Et c’est là qu’elles se sont révélées à elles-mêmes, confrontées à la beauté d’un paysage immense et sauvage, et à des modèles de liberté qui n’avaient rien à voir avec la rigidité des moeurs de l’Ancien Monde.

C’est Mina Benson Hubbard qui s’en alla explorer le Labrador parce que son mari y avait trouvé la mort et qu’elle souhait rétablir sa mémoire en cartographiant le territoire. C’est la dernière des Béothuks, Sanadithit, dont le peuple a été exterminé, et qui a été recueillie par les bonnes âmes de l’époque, pour qu’elle puisse ainsi perpétuer la mémoire des siens.

C’est Estelle Wheelwright, fille d’un puritain, enlevée par les Abénakis et élevée par eux, enduite de graisse d’ours par les Indiens, puis récurée par les Jésuites et devenant supérieure des Ursulines.

C’est la grand-mère de Louis Riel, Marie-Anne Gaboury, qui parcourut les Grandes Plaines avec son mari chasseur de bisons…

…LA LIBERTÉ AUSSI

Destins exceptionnels, oui. Mais le personnage qui se révèle le mieux à travers ces pages, c’est l’Amérique elle-même, ce continent immense, cet espace affolant, ses mouches noires, ses dangers, ses paysages grandioses et, portée par les vents, sa promesse de liberté.

Il y a quelque chose de férocement subversif, dans ce livre, et de réjouissant. C’est la notion d’ensauvagement.

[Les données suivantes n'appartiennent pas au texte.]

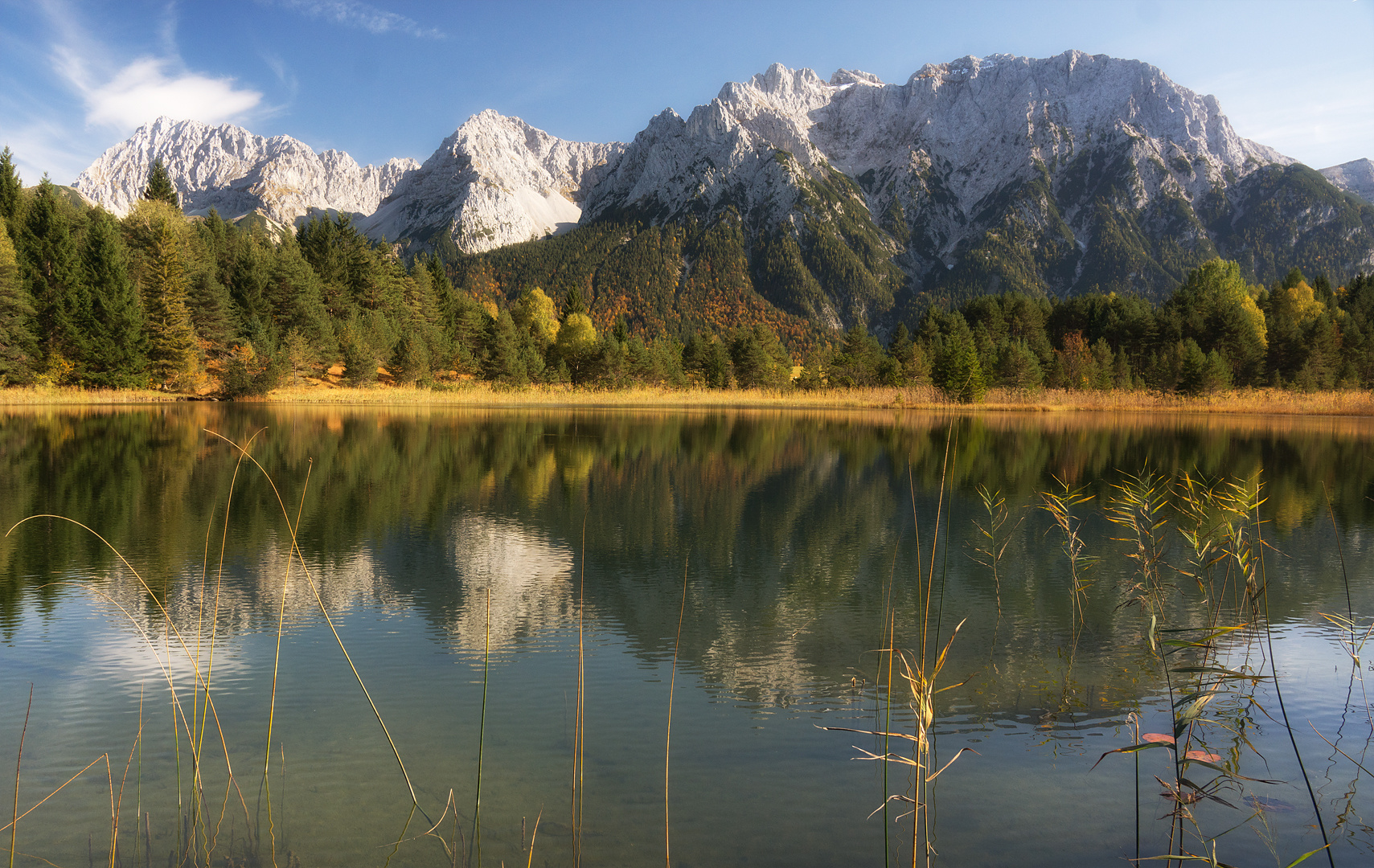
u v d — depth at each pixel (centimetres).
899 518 1353
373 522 1259
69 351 5169
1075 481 1831
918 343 8575
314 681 615
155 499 1434
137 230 6512
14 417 3456
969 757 508
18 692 589
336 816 425
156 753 499
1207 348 7775
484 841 402
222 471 1811
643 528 1248
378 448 2388
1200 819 438
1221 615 823
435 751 502
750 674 643
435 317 8562
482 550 1080
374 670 638
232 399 5391
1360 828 427
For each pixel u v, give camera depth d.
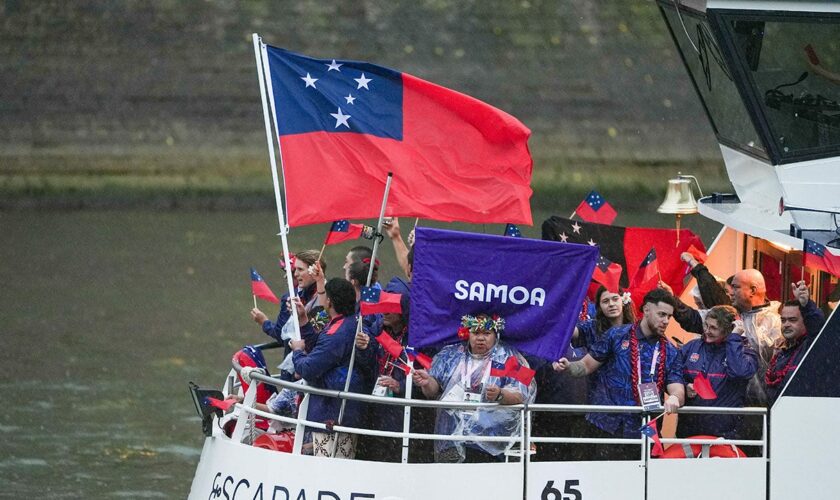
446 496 31.25
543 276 31.59
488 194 35.78
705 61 37.84
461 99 35.62
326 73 36.25
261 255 96.56
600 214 40.59
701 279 36.59
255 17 125.62
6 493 51.78
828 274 37.78
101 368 68.62
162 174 122.56
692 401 33.25
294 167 35.88
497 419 31.56
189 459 56.59
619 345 32.78
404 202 35.56
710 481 31.95
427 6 125.75
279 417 32.62
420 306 31.64
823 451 31.98
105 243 103.44
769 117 35.00
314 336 35.19
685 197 40.66
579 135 121.81
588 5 125.75
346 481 31.47
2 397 63.97
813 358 31.91
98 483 53.47
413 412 34.38
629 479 31.69
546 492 31.44
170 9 125.88
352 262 36.22
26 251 100.56
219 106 124.62
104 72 124.69
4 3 124.81
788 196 35.19
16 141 122.88
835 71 34.34
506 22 125.00
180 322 77.56
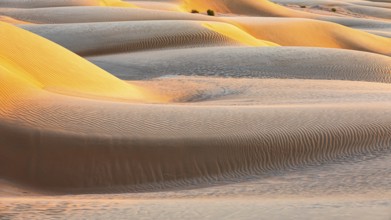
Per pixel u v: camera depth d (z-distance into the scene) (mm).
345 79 45188
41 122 20969
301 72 45469
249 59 47406
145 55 49938
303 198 15438
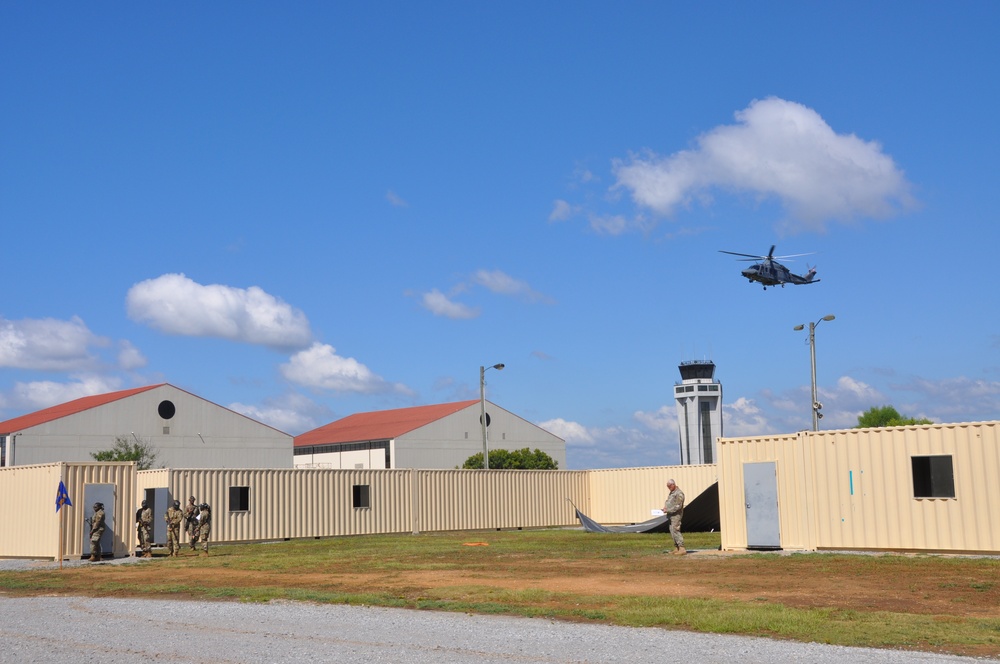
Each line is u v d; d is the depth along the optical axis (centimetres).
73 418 6438
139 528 2886
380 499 4016
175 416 6906
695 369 10931
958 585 1620
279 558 2598
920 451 2209
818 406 4141
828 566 1984
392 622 1308
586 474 4784
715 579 1794
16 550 2833
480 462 8044
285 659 1032
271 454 7350
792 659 998
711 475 4397
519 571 2062
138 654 1079
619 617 1302
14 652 1102
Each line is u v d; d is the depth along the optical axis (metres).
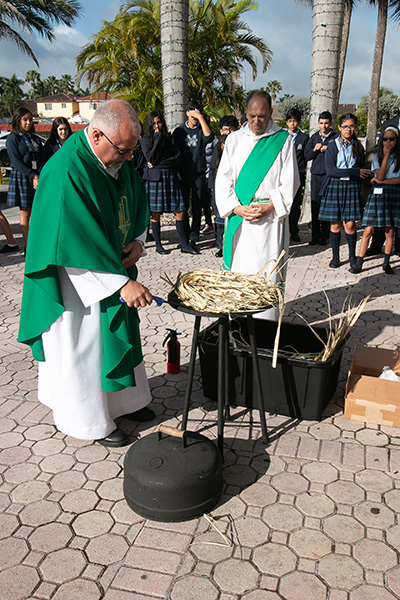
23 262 6.61
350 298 4.94
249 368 2.94
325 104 8.16
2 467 2.55
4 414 3.05
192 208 7.17
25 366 3.71
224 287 2.41
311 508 2.24
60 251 2.21
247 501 2.29
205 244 7.44
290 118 7.02
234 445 2.70
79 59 15.68
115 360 2.49
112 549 2.04
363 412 2.88
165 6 8.09
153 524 2.17
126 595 1.84
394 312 4.54
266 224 3.51
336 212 5.71
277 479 2.43
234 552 2.02
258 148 3.41
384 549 2.02
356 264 5.73
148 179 6.48
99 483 2.43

Je cite, page 110: «Nous sommes en face d’une vérité stupéfiante que toutes les autorités, françaises comme anglaises, protestantes ou catholiques, de même que bien des historiens et annalistes, n’auront de cesse de nier: vivre à l’amérindienne était plus attrayant que d’évoluer (autant dire, de stagner) dans les sociétés répressives de la vieille Europe, obsédée par ses sempiternels démons aristocratiques et religieux.»

C’est un livre remarquable qui nous incite à retrouver en nous un peu de cet esprit d’ensauvagement. Ce n’est pas un livre parfait. Certains passages sont trop écrits, avec des métaphores un peu foireuses: «Étoile brillante, puis mourante, perdue dans les impensables chimères de son temps, elle a à sa manière semé la graine d’un pays» (à propos de Françoise- Marie Jacquelin, page 39).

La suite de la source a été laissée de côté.